1. Un himno representa a millones de personas: es más grave pitar a millones de personas que a una sola persona

Si pitar a una persona es grave, pitar a millones de personas ha de ser muchísimo más grave. Hasta aquí, el argumento es totalmente lógico. Mas existe una premisa implícita que dista de ser correcta: pitar al himno no es lo mismo que pitar a las personas que se sienten representadas por el himno. Representado y representante no son idénticos: si lo fueran, no habría representación, esto es, no habría una sustitución de uno por el otro. Pitar al himno español no es pitar a los españoles al igual que quemar la bandera española no es quemar a los españoles.

Por consiguiente, la cuestión correctamente planteada es la siguiente: ¿qué resulta más grave: pitar a una persona o a los símbolos en los que millones de personas se sienten representadas? La respuesta a semejante cuestión depende, a su vez, del sustrato material del representante: si el representante de una persona es otra persona, en determinados contextos puede resultar difícil desligar el pitido al símbolo del pitido a la persona (aunque la distinción no es imposible: cuando se critica a un portavoz político, en principio estamos criticando las ideas que se ven representadas en esa persona, no a la persona en sí misma). Pero, ¿qué sucede cuando el representante no es una persona sino un objeto o un sonido?

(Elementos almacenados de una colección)
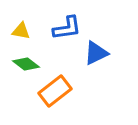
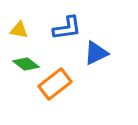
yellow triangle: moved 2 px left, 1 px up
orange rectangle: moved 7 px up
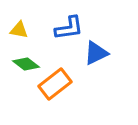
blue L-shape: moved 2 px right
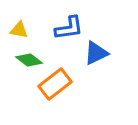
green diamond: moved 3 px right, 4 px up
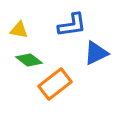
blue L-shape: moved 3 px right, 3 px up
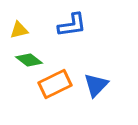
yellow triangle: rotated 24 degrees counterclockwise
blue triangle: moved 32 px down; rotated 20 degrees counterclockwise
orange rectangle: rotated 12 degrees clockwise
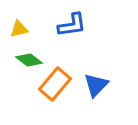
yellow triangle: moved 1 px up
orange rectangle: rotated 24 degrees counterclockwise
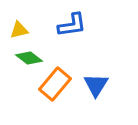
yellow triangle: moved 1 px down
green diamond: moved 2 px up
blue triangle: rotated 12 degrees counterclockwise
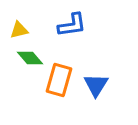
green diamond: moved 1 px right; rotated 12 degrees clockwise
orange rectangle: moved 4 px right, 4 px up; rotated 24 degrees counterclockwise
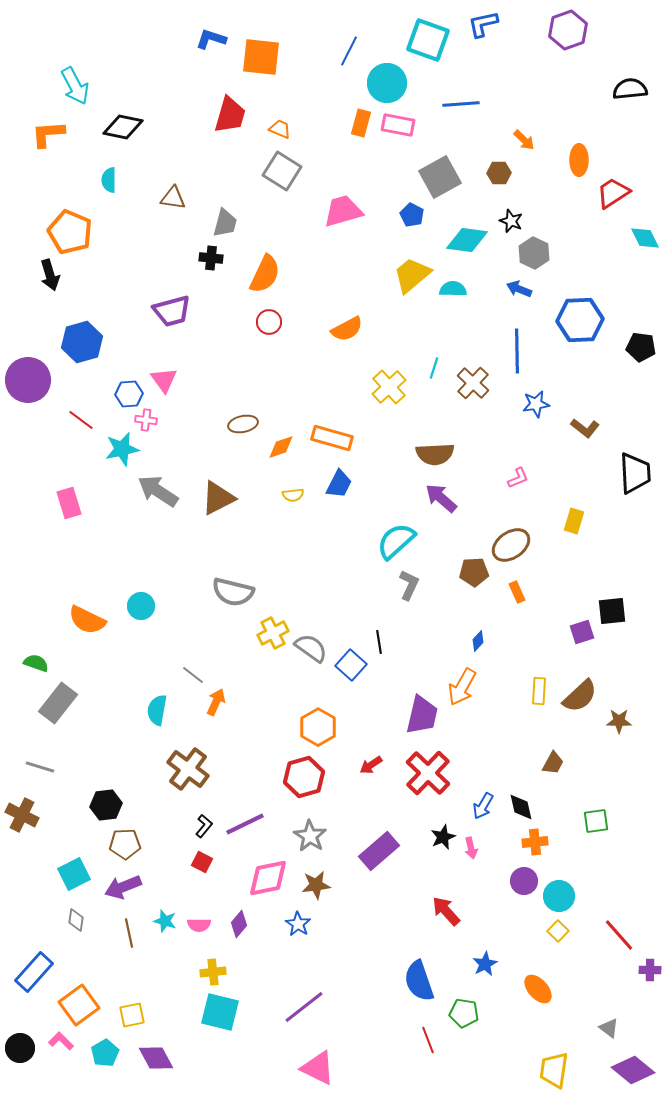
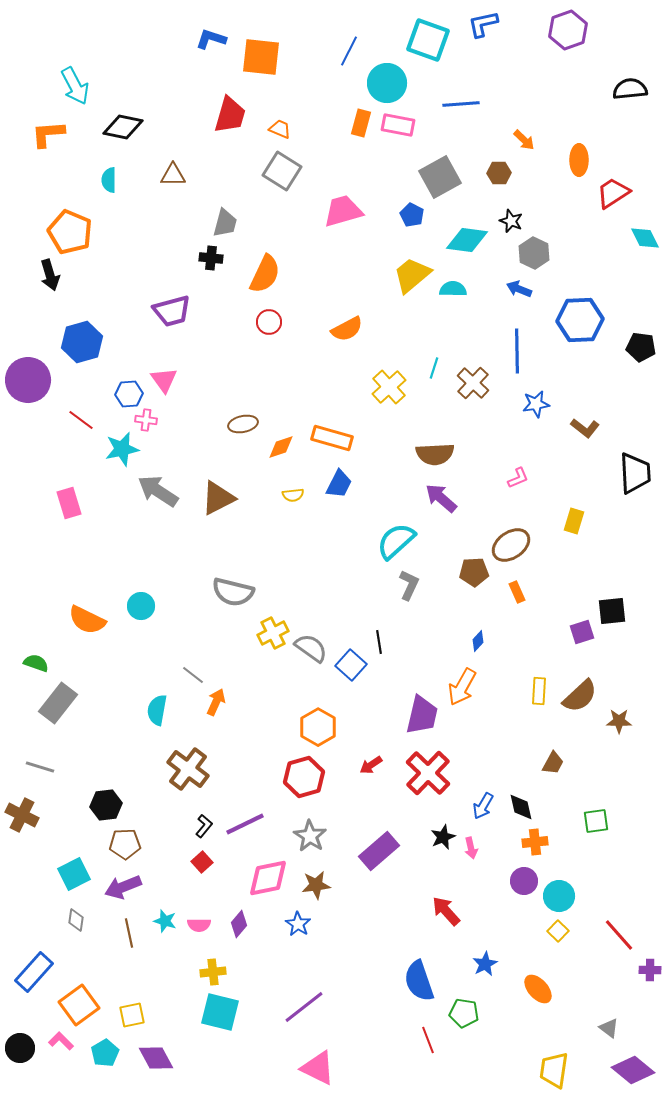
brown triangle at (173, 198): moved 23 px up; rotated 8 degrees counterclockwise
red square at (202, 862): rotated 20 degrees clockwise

INSTRUCCIÓN ESCRITA:
Por favor, continúa el fragmento sobre pitar al himno a partir de la pregunta con la que termina.

RESPUESTA:
Si uno quiere argumentar que es más grave pitar a un objeto representante que a una persona específica, deberá afirmar que la falta de respeto hacia las personas representadas por el objeto ultrajado es más grave que los perjuicios experimentados por una persona al ser pitada (perjuicios que van más allá de la falta de respeto: pues quien sufre directamente los pitidos también padece de un cierto acoso, miedo o intimidación por parte de la masa). En este sentido, uno puede afirmar que el único perjuicio relevante de pitar a una persona es el de faltarle al respeto y que, por tanto, es más grave faltarle al respeto a muchos que faltárselo a uno solo. Pero si entendemos que la falta de respeto a las personas constituye un delito, no podrá dejarse de sancionar las pitadas contra Piqué (aunque sea en menor medida que las pitadas contra el himno). En caso contrario llegaríamos a una muy inquietante conclusión: las ideas, pensamientos o emociones de la mayoría son merecedoras de protección jurídica por ser propias de la mayoría; en cambio, las ideas, pensamientos o emociones de las minorías no son merecedoras de protección jurídica por ser propias de la minoría.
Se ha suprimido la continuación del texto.